(A found handout from my days of teaching next door to the Center for Creative Photography in Tucson, Arizona. "Visual literacy" is the buzzword, but the media-saturated students are consumers not critics. Photography provides a "safe" space for them to exercise their critical wings.)
When you are looking at a black and white photograph, you are looking at something already at least two degrees from reality. One, it’s a representation of a moment from real life (still life, portrait, etc), AND it’s removed of color. So you have a frozen moment AND an abstraction.
Consider the following –
Genre
Many genres of photography are used to categorize and understand their subjects. As with poetry and prose (sonnet, drama, novel, blank verse), there are many different types of b/w photograph: photojournalistic, documentary, creative, abstract, still life, portrait, commercial.
Composition
Darkroom techniques can enhance a photo, turn it “sepia” and “old-fashioned” or layer it with other images.
Color, light, shadow
Try this: take a photo and put it on a copier which is programmed to read only BLACK or WHITE. See what is lost in the copy from the photo.

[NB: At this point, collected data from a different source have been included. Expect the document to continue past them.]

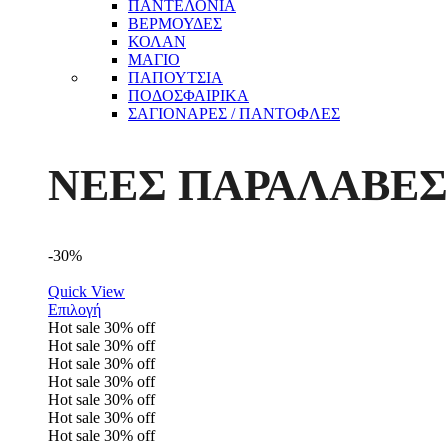
ΠΑΝΤΕΛΟΝΙΑ
ΒΕΡΜΟΥΔΕΣ
ΚΟΛΑΝ
ΜΑΓΙΟ
ΠΑΠΟΥΤΣΙΑ
ΠΟΔΟΣΦΑΙΡΙΚΑ
ΣΑΓΙΟΝΑΡΕΣ / ΠΑΝΤΟΦΛΕΣ
ΝΕΕΣ ΠΑΡΑΛΑΒΕΣ
-30%
Quick View
Επιλογή
Hot sale
30%
off
Hot sale
30%
off
Hot sale
30%
off
Hot sale
30%
off
Hot sale
30%
off
Hot sale
30%
off
Hot sale
30%
off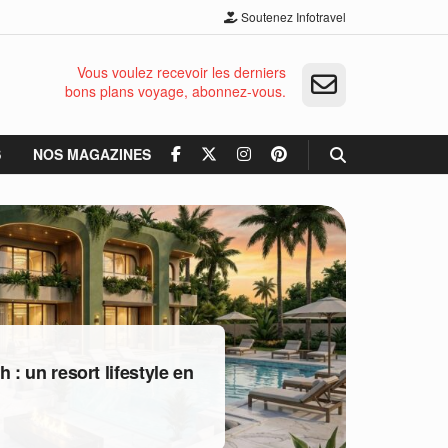
Soutenez Infotravel
Vous voulez recevoir les derniers
bons plans voyage, abonnez-vous.
S
NOS MAGAZINES
: un resort lifestyle en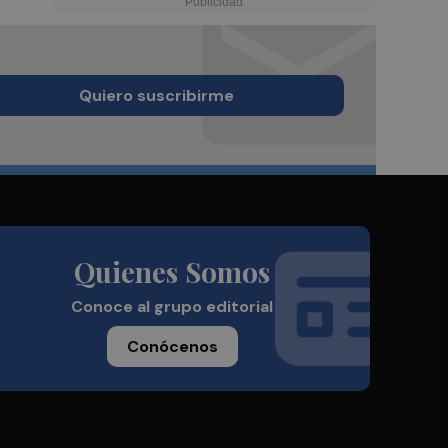
Quiero suscribirme
Quienes Somos
Conoce al grupo editorial
Conócenos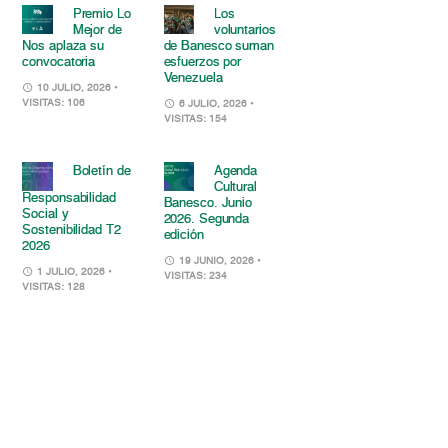
Premio Lo
Los
Mejor de
voluntarios
Nos aplaza su
de Banesco suman
convocatoria
esfuerzos por
Venezuela
10 JULIO, 2026
•
VISITAS: 106
6 JULIO, 2026
•
VISITAS: 154
Boletín de
Agenda
Cultural
Responsabilidad
Banesco. Junio
Social y
2026. Segunda
Sostenibilidad T2
edición
2026
19 JUNIO, 2026
•
1 JULIO, 2026
•
VISITAS: 234
VISITAS: 128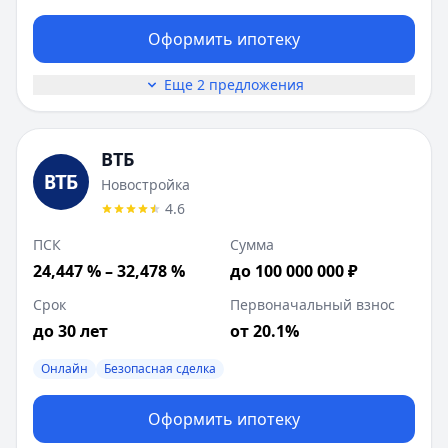
Оформить ипотеку
Еще 2 предложения
ВТБ
Новостройка
4.6
ПСК
Сумма
24,447 % – 32,478 %
до 100 000 000 ₽
Срок
Первоначальный взнос
до 30 лет
от 20.1%
Онлайн
Безопасная сделка
Оформить ипотеку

In b/w, you don’t just have black and white. There are hundreds of grays, a deep dark black, a black with some shapes of darker black, a completely white area. You want to look for “information” in each area — is that a technical flaw or is that intentionally a purely black area on the photograph? Are the grays warm or cold? Look for positive and negative areas, which can be black, white, or gray, depending on the subject.
Point of View/Angle
Imagine yourself standing behind the photographer, imagine yourself in the photo, and imagine yourself as the photographer.
Context
From the title and date (if there is one), what can you tell about the photograph? List all the contextual elements that might be weighing on the photograph, invisibly. What larger body of work is this photo part of? What other works/artists are like this photo/photographer?
Personal Response
Finally, how does this photograph have significance to you in your lifespan? As a part of this country, as part of the human race? How might the photo have significance to YOUR reader? What would you like to say to the reader if you were looking at the photo together?